Este papel de médico – policía desdibuja la bondad de la propia asistencia médica, propiciando situaciones indeseables y alejadas de la legalidad. En mi opinión, debería explorarse la posibilidad de que el médico de familia se ocupe de hacer su trabajo, que es cuidar de la salud de los pacientes, dejando para otros estamentos la facultad de decidir si tal situación es tributaria o no de una baja o de un alta, según sea el caso. De hecho, ahora mismo ya, multitud de altas son otorgadas o forzadas por los servicios de Inspección Médica y no pocas bajas son igualmente anuladas por el Instituto Nacional de la Seguridad Social en el curso del trámite de expedientes de determinación de contingencia.

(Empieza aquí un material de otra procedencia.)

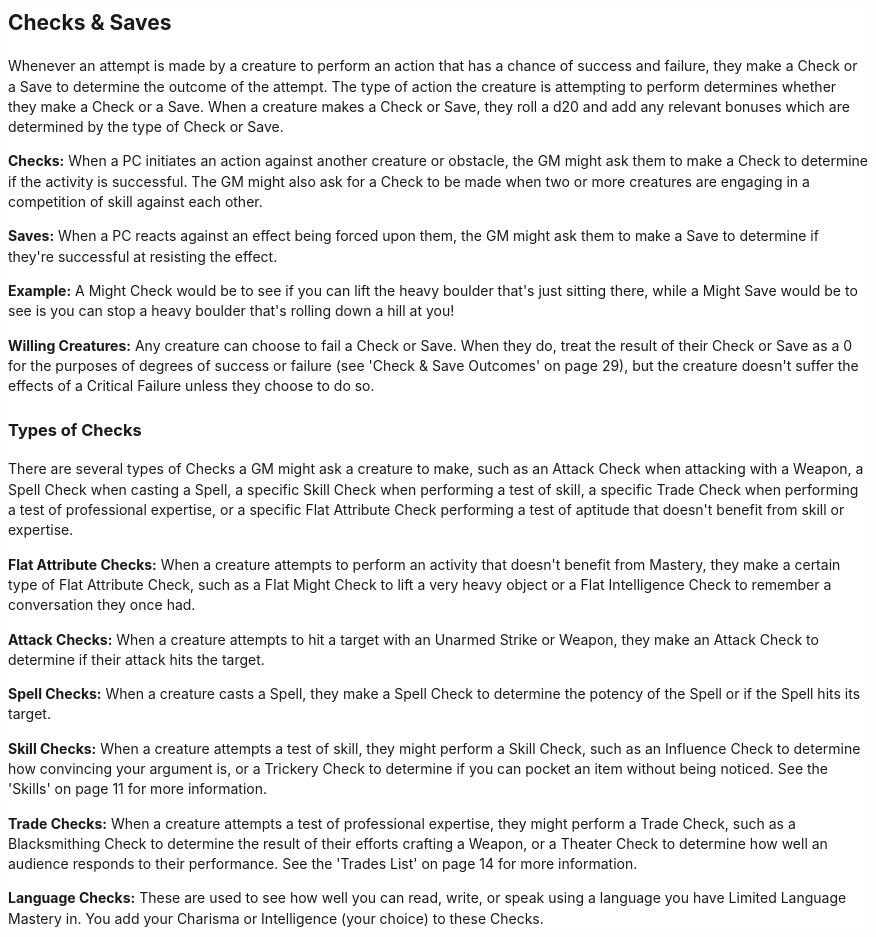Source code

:



## Checks & Saves

Whenever an attempt is made by a creature to perform an action that has a chance of success and failure, they make a Check or a Save to determine the outcome of the attempt. The type of action the creature is attempting to perform determines whether they make a Check or a Save. When a creature makes a Check or Save, they roll a d20 and add any relevant bonuses which are determined by the type of Check or Save.

**Checks:** When a PC initiates an action against another creature or obstacle, the GM might ask them to make a Check to determine if the activity is successful. The GM might also ask for a Check to be made when two or more creatures are engaging in a competition of skill against each other.

**Saves:** When a PC reacts against an effect being forced upon them, the GM might ask them to make a Save to determine if they're successful at resisting the effect.

**Example:** A Might Check would be to see if you can lift the heavy boulder that's just sitting there, while a Might Save would be to see is you can stop a heavy boulder that's rolling down a hill at you!

**Willing Creatures:** Any creature can choose to fail a Check or Save. When they do, treat the result of their Check or Save as a 0 for the purposes of degrees of success or failure (see 'Check & Save Outcomes' on page 29), but the creature doesn't suffer the effects of a Critical Failure unless they choose to do so.

### Types of Checks

There are several types of Checks a GM might ask a creature to make, such as an Attack Check when attacking with a Weapon, a Spell Check when casting a Spell, a specific Skill Check when performing a test of skill, a specific Trade Check when performing a test of professional expertise, or a specific Flat Attribute Check performing a test of aptitude that doesn't benefit from skill or expertise.

**Flat Attribute Checks:** When a creature attempts to perform an activity that doesn't benefit from Mastery, they make a certain type of Flat Attribute Check, such as a Flat Might Check to lift a very heavy object or a Flat Intelligence Check to remember a conversation they once had.

**Attack Checks:** When a creature attempts to hit a target with an Unarmed Strike or Weapon, they make an Attack Check to determine if their attack hits the target.

**Spell Checks:** When a creature casts a Spell, they make a Spell Check to determine the potency of the Spell or if the Spell hits its target.

**Skill Checks:** When a creature attempts a test of skill, they might perform a Skill Check, such as an Influence Check to determine how convincing your argument is, or a Trickery Check to determine if you can pocket an item without being noticed. See the 'Skills' on page 11 for more information.

**Trade Checks:** When a creature attempts a test of professional expertise, they might perform a Trade Check, such as a Blacksmithing Check to determine the result of their efforts crafting a Weapon, or a Theater Check to determine how well an audience responds to their performance. See the 'Trades List' on page 14 for more information.

**Language Checks:** These are used to see how well you can read, write, or speak using a language you have Limited Language Mastery in. You add your Charisma or Intelligence (your choice) to these Checks.
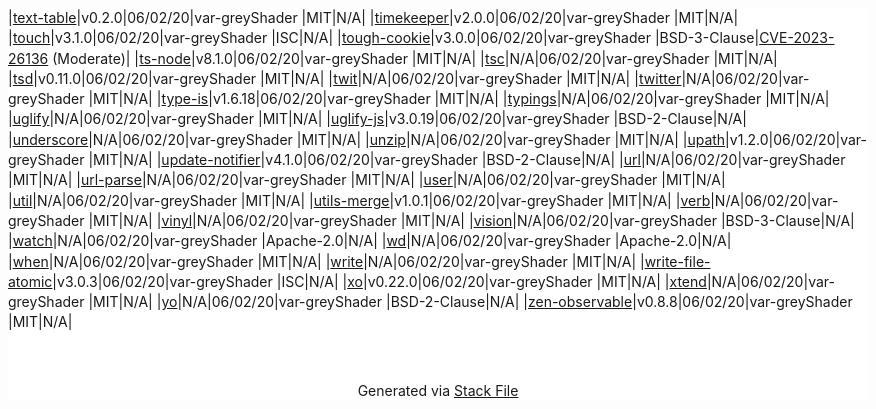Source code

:|[text-table](https://www.npmjs.com/text-table)|v0.2.0|06/02/20|var-greyShader |MIT|N/A|
|[timekeeper](https://www.npmjs.com/timekeeper)|v2.0.0|06/02/20|var-greyShader |MIT|N/A|
|[touch](https://www.npmjs.com/touch)|v3.1.0|06/02/20|var-greyShader |ISC|N/A|
|[tough-cookie](https://www.npmjs.com/tough-cookie)|v3.0.0|06/02/20|var-greyShader |BSD-3-Clause|[CVE-2023-26136](https://github.com/advisories/GHSA-72xf-g2v4-qvf3) (Moderate)|
|[ts-node](https://www.npmjs.com/ts-node)|v8.1.0|06/02/20|var-greyShader |MIT|N/A|
|[tsc](https://www.npmjs.com/tsc)|N/A|06/02/20|var-greyShader |MIT|N/A|
|[tsd](https://www.npmjs.com/tsd)|v0.11.0|06/02/20|var-greyShader |MIT|N/A|
|[twit](https://www.npmjs.com/twit)|N/A|06/02/20|var-greyShader |MIT|N/A|
|[twitter](https://www.npmjs.com/twitter)|N/A|06/02/20|var-greyShader |MIT|N/A|
|[type-is](https://www.npmjs.com/type-is)|v1.6.18|06/02/20|var-greyShader |MIT|N/A|
|[typings](https://www.npmjs.com/typings)|N/A|06/02/20|var-greyShader |MIT|N/A|
|[uglify](https://www.npmjs.com/uglify)|N/A|06/02/20|var-greyShader |MIT|N/A|
|[uglify-js](https://www.npmjs.com/uglify-js)|v3.0.19|06/02/20|var-greyShader |BSD-2-Clause|N/A|
|[underscore](https://www.npmjs.com/underscore)|N/A|06/02/20|var-greyShader |MIT|N/A|
|[unzip](https://www.npmjs.com/unzip)|N/A|06/02/20|var-greyShader |MIT|N/A|
|[upath](https://www.npmjs.com/upath)|v1.2.0|06/02/20|var-greyShader |MIT|N/A|
|[update-notifier](https://www.npmjs.com/update-notifier)|v4.1.0|06/02/20|var-greyShader |BSD-2-Clause|N/A|
|[url](https://www.npmjs.com/url)|N/A|06/02/20|var-greyShader |MIT|N/A|
|[url-parse](https://www.npmjs.com/url-parse)|N/A|06/02/20|var-greyShader |MIT|N/A|
|[user](https://www.npmjs.com/user)|N/A|06/02/20|var-greyShader |MIT|N/A|
|[util](https://www.npmjs.com/util)|N/A|06/02/20|var-greyShader |MIT|N/A|
|[utils-merge](https://www.npmjs.com/utils-merge)|v1.0.1|06/02/20|var-greyShader |MIT|N/A|
|[verb](https://www.npmjs.com/verb)|N/A|06/02/20|var-greyShader |MIT|N/A|
|[vinyl](https://www.npmjs.com/vinyl)|N/A|06/02/20|var-greyShader |MIT|N/A|
|[vision](https://www.npmjs.com/vision)|N/A|06/02/20|var-greyShader |BSD-3-Clause|N/A|
|[watch](https://www.npmjs.com/watch)|N/A|06/02/20|var-greyShader |Apache-2.0|N/A|
|[wd](https://www.npmjs.com/wd)|N/A|06/02/20|var-greyShader |Apache-2.0|N/A|
|[when](https://www.npmjs.com/when)|N/A|06/02/20|var-greyShader |MIT|N/A|
|[write](https://www.npmjs.com/write)|N/A|06/02/20|var-greyShader |MIT|N/A|
|[write-file-atomic](https://www.npmjs.com/write-file-atomic)|v3.0.3|06/02/20|var-greyShader |ISC|N/A|
|[xo](https://www.npmjs.com/xo)|v0.22.0|06/02/20|var-greyShader |MIT|N/A|
|[xtend](https://www.npmjs.com/xtend)|N/A|06/02/20|var-greyShader |MIT|N/A|
|[yo](https://www.npmjs.com/yo)|N/A|06/02/20|var-greyShader |BSD-2-Clause|N/A|
|[zen-observable](https://www.npmjs.com/zen-observable)|v0.8.8|06/02/20|var-greyShader |MIT|N/A|

<br/>
<div align='center'>

Generated via [Stack File](https://github.com/marketplace/stack-file)
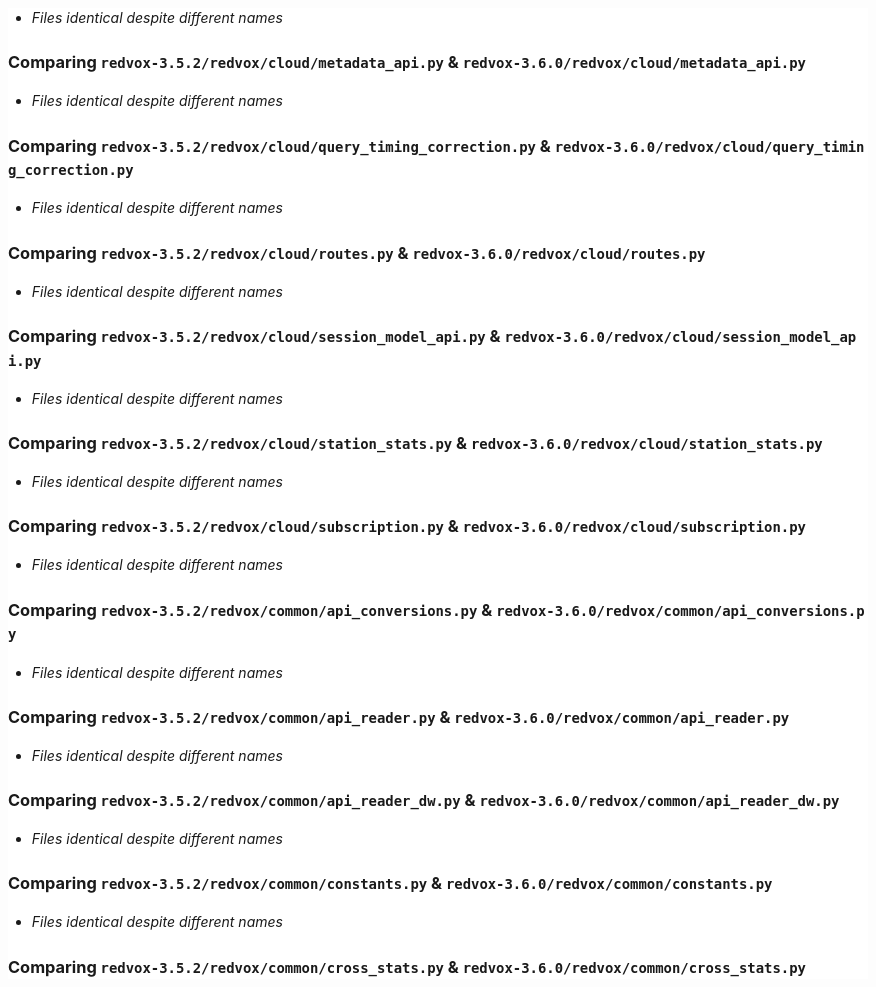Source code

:  * *Files identical despite different names*

### Comparing `redvox-3.5.2/redvox/cloud/metadata_api.py` & `redvox-3.6.0/redvox/cloud/metadata_api.py`

 * *Files identical despite different names*

### Comparing `redvox-3.5.2/redvox/cloud/query_timing_correction.py` & `redvox-3.6.0/redvox/cloud/query_timing_correction.py`

 * *Files identical despite different names*

### Comparing `redvox-3.5.2/redvox/cloud/routes.py` & `redvox-3.6.0/redvox/cloud/routes.py`

 * *Files identical despite different names*

### Comparing `redvox-3.5.2/redvox/cloud/session_model_api.py` & `redvox-3.6.0/redvox/cloud/session_model_api.py`

 * *Files identical despite different names*

### Comparing `redvox-3.5.2/redvox/cloud/station_stats.py` & `redvox-3.6.0/redvox/cloud/station_stats.py`

 * *Files identical despite different names*

### Comparing `redvox-3.5.2/redvox/cloud/subscription.py` & `redvox-3.6.0/redvox/cloud/subscription.py`

 * *Files identical despite different names*

### Comparing `redvox-3.5.2/redvox/common/api_conversions.py` & `redvox-3.6.0/redvox/common/api_conversions.py`

 * *Files identical despite different names*

### Comparing `redvox-3.5.2/redvox/common/api_reader.py` & `redvox-3.6.0/redvox/common/api_reader.py`

 * *Files identical despite different names*

### Comparing `redvox-3.5.2/redvox/common/api_reader_dw.py` & `redvox-3.6.0/redvox/common/api_reader_dw.py`

 * *Files identical despite different names*

### Comparing `redvox-3.5.2/redvox/common/constants.py` & `redvox-3.6.0/redvox/common/constants.py`

 * *Files identical despite different names*

### Comparing `redvox-3.5.2/redvox/common/cross_stats.py` & `redvox-3.6.0/redvox/common/cross_stats.py`
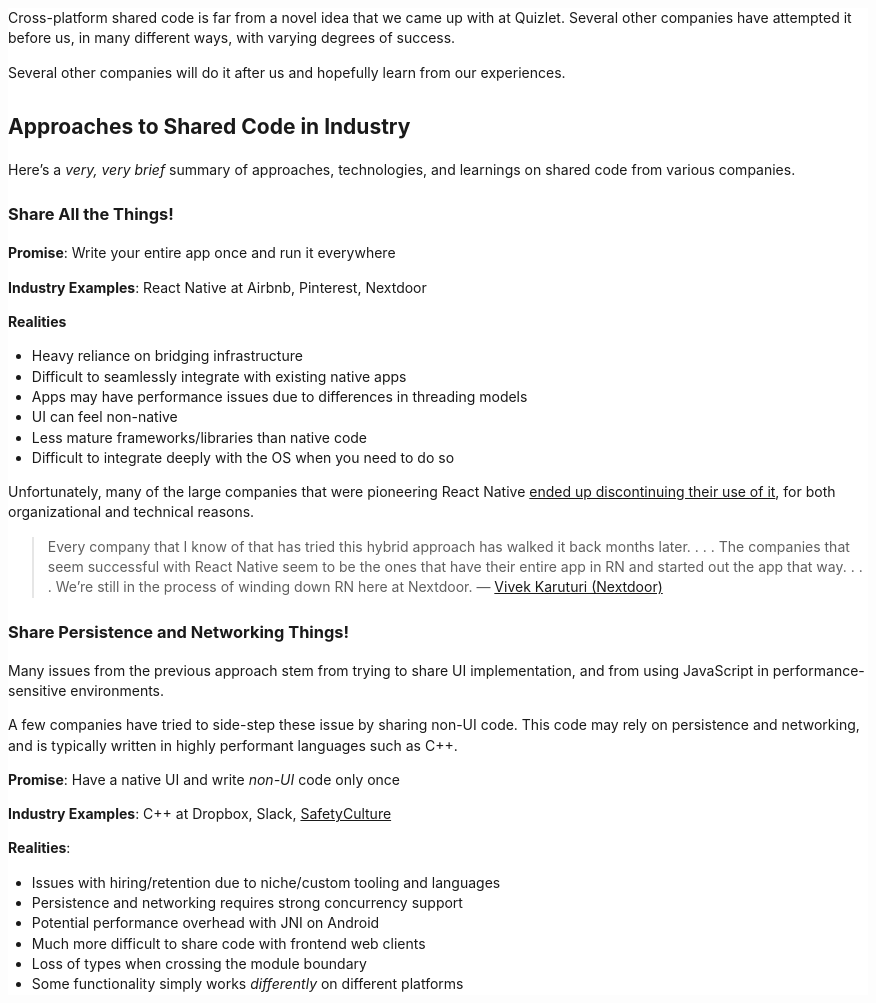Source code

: Cross-platform shared code is far from a novel idea that we came up with at Quizlet. Several other companies have attempted it before us, in many different ways, with varying degrees of success.

Several other companies will do it after us and hopefully learn from our experiences.

## Approaches to Shared Code in Industry

Here’s a *very, very brief* summary of approaches, technologies, and learnings on shared code from various companies.

### Share All the Things!

**Promise**: Write your entire app once and run it everywhere

**Industry Examples**: React Native at Airbnb, Pinterest, Nextdoor

**Realities**

* Heavy reliance on bridging infrastructure
* Difficult to seamlessly integrate with existing native apps
* Apps may have performance issues due to differences in threading models
* UI can feel non-native
* Less mature frameworks/libraries than native code
* Difficult to integrate deeply with the OS when you need to do so

Unfortunately, many of the large companies that were pioneering React Native [ended up discontinuing their use of it](https://medium.com/airbnb-engineering/sunsetting-react-native-1868ba28e30a), for both organizational and technical reasons.

> Every company that I know of that has tried this hybrid approach has walked it back months later. . . .
> The companies that seem successful with React Native seem to be the ones that have their entire app in RN and started out the app that way. . . .
> We’re still in the process of winding down RN here at Nextdoor.
> — [Vivek Karuturi (Nextdoor)](https://medium.com/@vivekxk/every-company-that-i-know-of-that-has-tried-this-hybrid-approach-has-walked-it-back-months-later-b00678b68f4b)

### Share Persistence and Networking Things!

Many issues from the previous approach stem from trying to share UI implementation, and from using JavaScript in performance-sensitive environments.

A few companies have tried to side-step these issue by sharing non-UI code. This code may rely on persistence and networking, and is typically written in highly performant languages such as C++.

**Promise**: Have a native UI and write *non-UI* code only once

**Industry Examples**: C++ at Dropbox, Slack, [SafetyCulture](https://medium.com/safetycultureengineering/how-to-build-a-shared-c-library-for-ios-and-android-a3817aba5798)

**Realities**:

* Issues with hiring/retention due to niche/custom tooling and languages
* Persistence and networking requires strong concurrency support
* Potential performance overhead with JNI on Android
* Much more difficult to share code with frontend web clients
* Loss of types when crossing the module boundary
* Some functionality simply works *differently* on different platforms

De momento, lo dejo aquí. La materia da mucho más de sí, soy consciente de ello. Simplemente, he sentido la necesidad de comentar el tema tratando de aportar algunas pinceladas de mi experiencia práctica sobre el tema porque, honestamente, creo que se está tratando esta materia a partir de datos estadísticos e informaciones deshumanizadas que no reflejan la auténtica y real dimensión del problema. Y sin un buen diagnóstico es muy difícil curar al paciente y erradicar la patología.